Payment of dividends during the Coronavirus pandemic
The current stress on the finances of many companies during the Coronavirus crisis means that directors should take the time to remind themselves of their legal obligations when declaring and paying dividends. Getting it wrong now could have serious consequences for them, the shareholders and the company.
Companies in the most affected sectors might decide to suspend dividends for a period to preserve their cash resources and the viability of their business. A company that receives loans or government assistance to ride out the pandemic, may find it particularly difficult to justify maintaining dividend payments to shareholders. Even if a company has financial capacity to maintain dividends at the same level through a temporary dip, it might decide to adopt a cautious approach, given the current level of uncertainty.
Different considerations will apply depending on the size, ownership structure and circumstances of each company. For example, in the case of many owner-managed businesses, directors regularly take a substantial part of their remuneration by way of dividend.
Where a company is part of a group, it could be necessary for a subsidiary to pay dividends to its parent company to help with the parent’s cash flow. In doing so, directors must ensure dividends are declared lawfully, and must have regard to their statutory directors’ duties.
It is important to check that the level of dividend is appropriate under the current circumstances.
What are the legal requirements relating to dividends?
In order for a company to be able to lawfully pay a dividend, there are two main requirements which must be met:
1. It must have sufficient distributable profits available, and
2. Those distributable reserves must be justified by reference to relevant accounts.
The “relevant accounts” are normally the company’s most recent annual accounts, but if those do not show sufficient distributable profits, specific interim accounts should be prepared. The accounts relied on must show the company’s assets and liabilities, its share capital and include suitable provisions for future liabilities.
Before making any dividend, a company must consider any events that have arisen since the date of the relevant accounts.
In addition, before recommending or declaring a dividend, the company’s articles of association and any shareholders’ agreement should be checked, as they often contain express provisions regarding dividends.
Company directors are under a duty to safeguard a company’s assets. They are also under a duty to promote the success of the company “for the benefit of its members as a whole” having regard to such issues as the likely long-term consequences, employees, relationships with suppliers and customers, as well as the community and the environment. If a company is financially distressed, the directors’ usual duty to promote the company’s success is replaced by a duty to act in the best interests of the company’s creditors.

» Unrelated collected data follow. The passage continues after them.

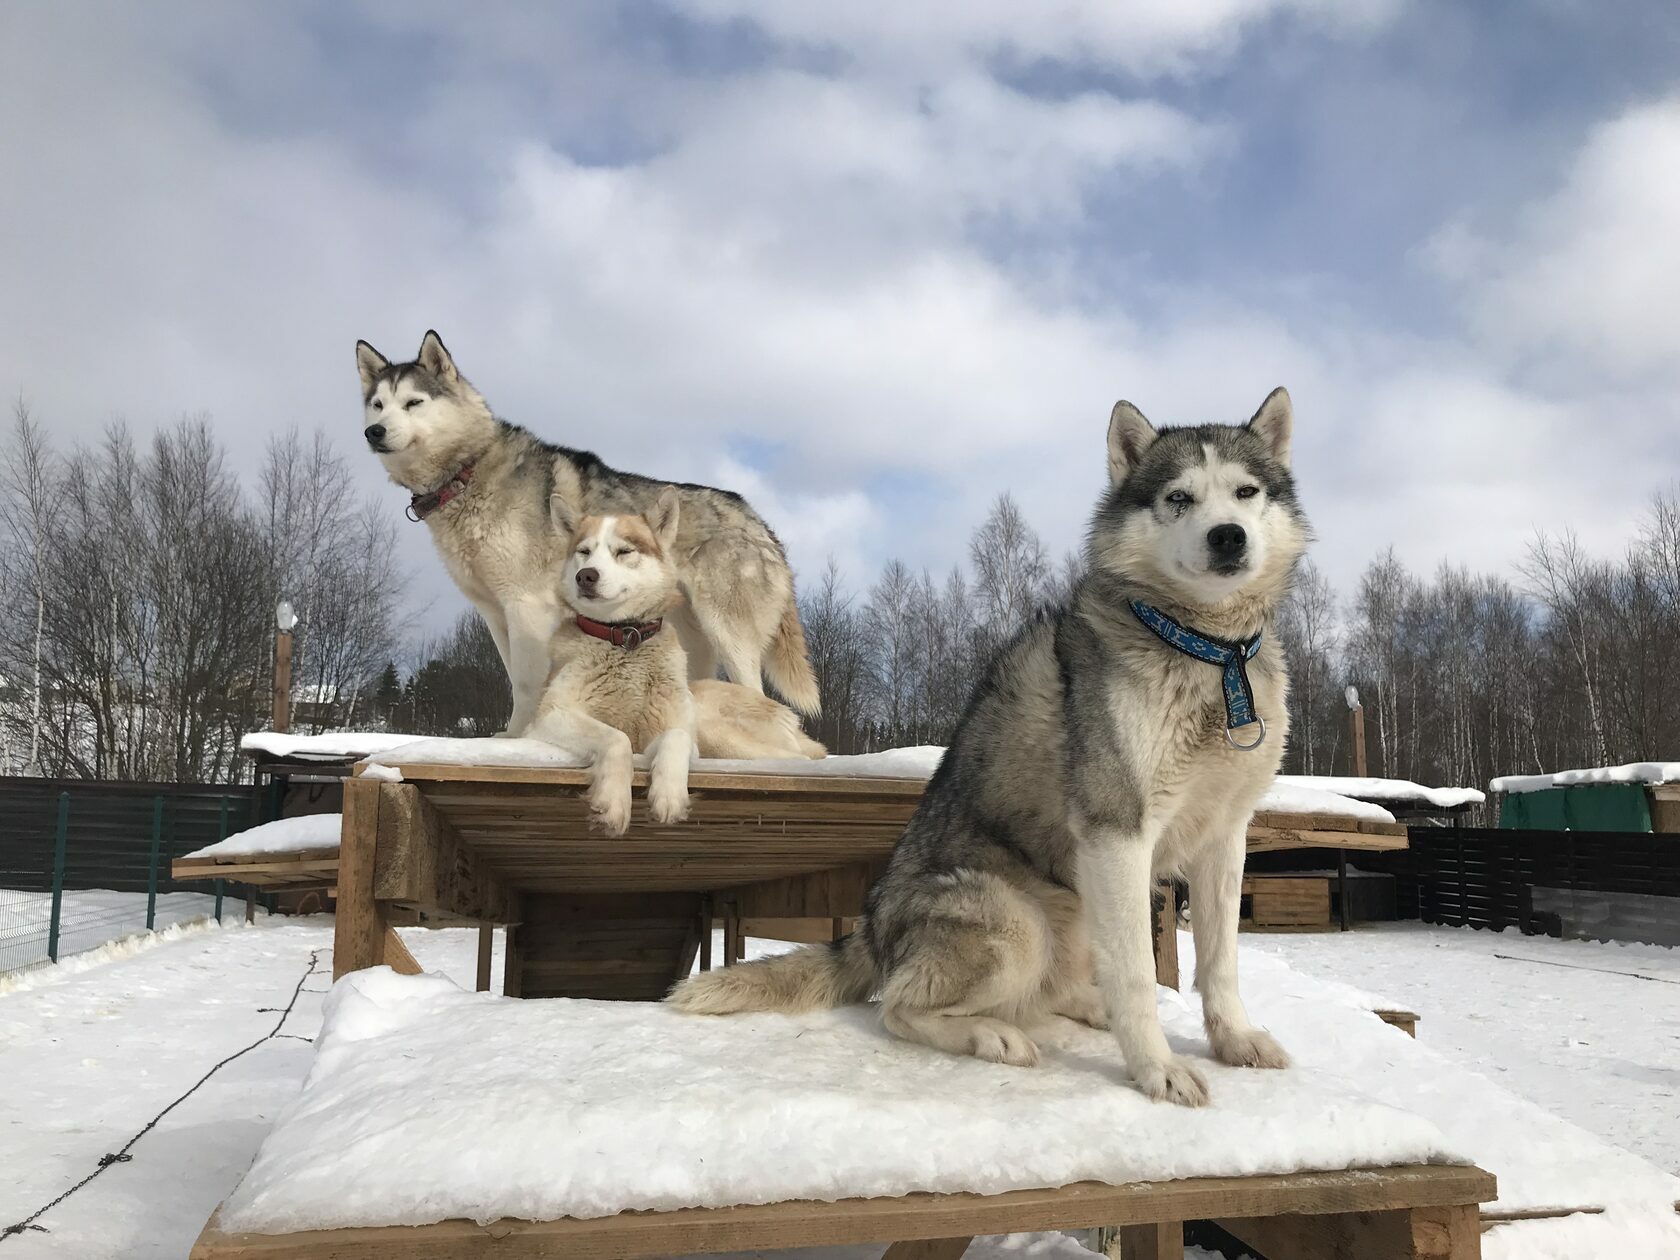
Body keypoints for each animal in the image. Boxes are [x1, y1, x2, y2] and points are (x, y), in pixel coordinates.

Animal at [357, 330, 823, 735]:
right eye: (378, 405)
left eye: (413, 402)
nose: (373, 432)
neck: (466, 471)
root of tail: (760, 523)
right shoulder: (494, 613)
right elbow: (513, 679)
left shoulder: (527, 606)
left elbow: (526, 684)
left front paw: (517, 740)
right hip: (693, 640)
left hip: (729, 633)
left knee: (755, 690)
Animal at [530, 493, 826, 840]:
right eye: (584, 551)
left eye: (624, 551)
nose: (586, 576)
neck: (624, 639)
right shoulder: (549, 716)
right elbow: (617, 738)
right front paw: (614, 803)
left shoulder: (679, 730)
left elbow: (676, 738)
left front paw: (669, 797)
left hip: (715, 726)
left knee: (797, 757)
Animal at [672, 389, 1310, 1108]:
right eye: (1179, 498)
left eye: (1246, 492)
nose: (1228, 536)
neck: (1205, 653)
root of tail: (871, 926)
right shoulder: (1117, 832)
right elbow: (1139, 979)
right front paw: (1156, 1068)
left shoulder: (1224, 836)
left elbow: (1221, 962)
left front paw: (1235, 1040)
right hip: (1020, 921)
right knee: (899, 1006)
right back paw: (993, 1035)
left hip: (1077, 907)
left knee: (1052, 988)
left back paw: (1085, 1007)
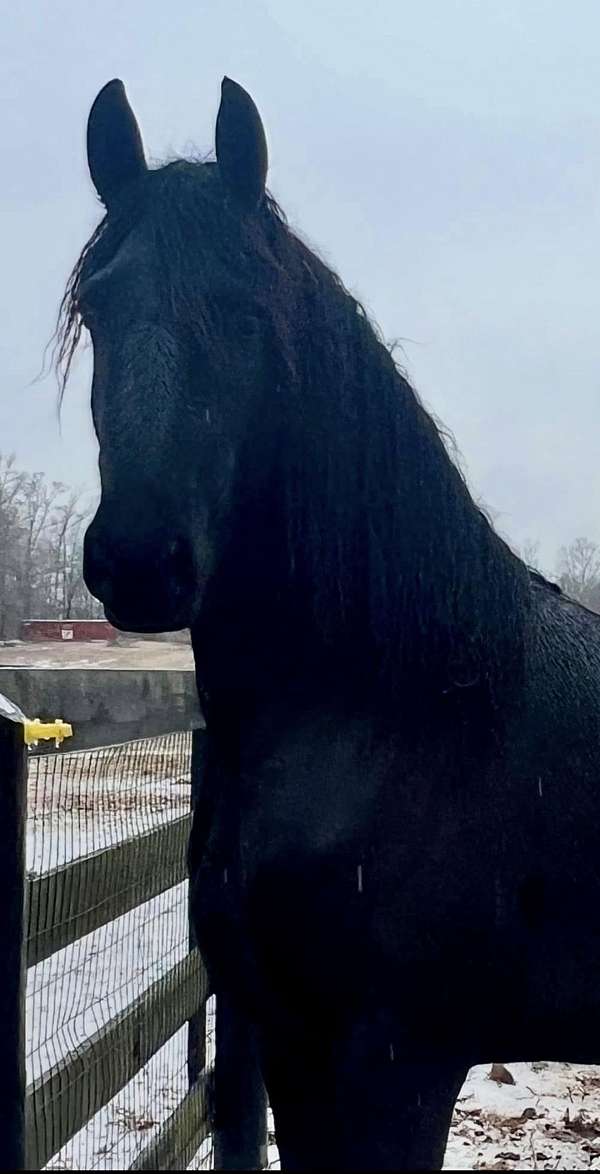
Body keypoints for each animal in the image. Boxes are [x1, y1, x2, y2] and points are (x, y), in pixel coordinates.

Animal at [58, 76, 600, 1170]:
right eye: (98, 306)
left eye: (245, 310)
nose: (139, 559)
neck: (395, 716)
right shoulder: (290, 1045)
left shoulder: (396, 1064)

Directors should also consider the company’s future financial requirements, their other statutory duties under the Companies Act 2006, and the company’s best interests generally before recommending or declaring a dividend. Given the current uncertainty surrounding the Coronavirus pandemic, it might be necessary for directors to adopt a cautious approach to enable to the company to retain funds to meet its future liabilities.
It can often be difficult for directors to balance these competing duties, even more so in these unprecedented times.
An unlawful dividend can be clawed back from a shareholder if at the time the shareholder knew or had reasonable grounds to believe that the dividend was unlawful (section 847 Companies Act 2006).
In addition, a director who authorises the payment of an unlawful dividend may be in breach of their statutory and common law duties and may be personally liable to repay the company, even if the director is not a shareholder.
Can a company pay dividends during the Coronavirus period?
Despite the comments above, in many circumstances it will still be appropriate to declare dividends. For example, intra-group dividends might be made to release funds to a parent company, and directors of owner-managed businesses may also wish to receive dividends, provided those dividends comply with the rules, but only after cautious and careful consideration of the company’s financial position.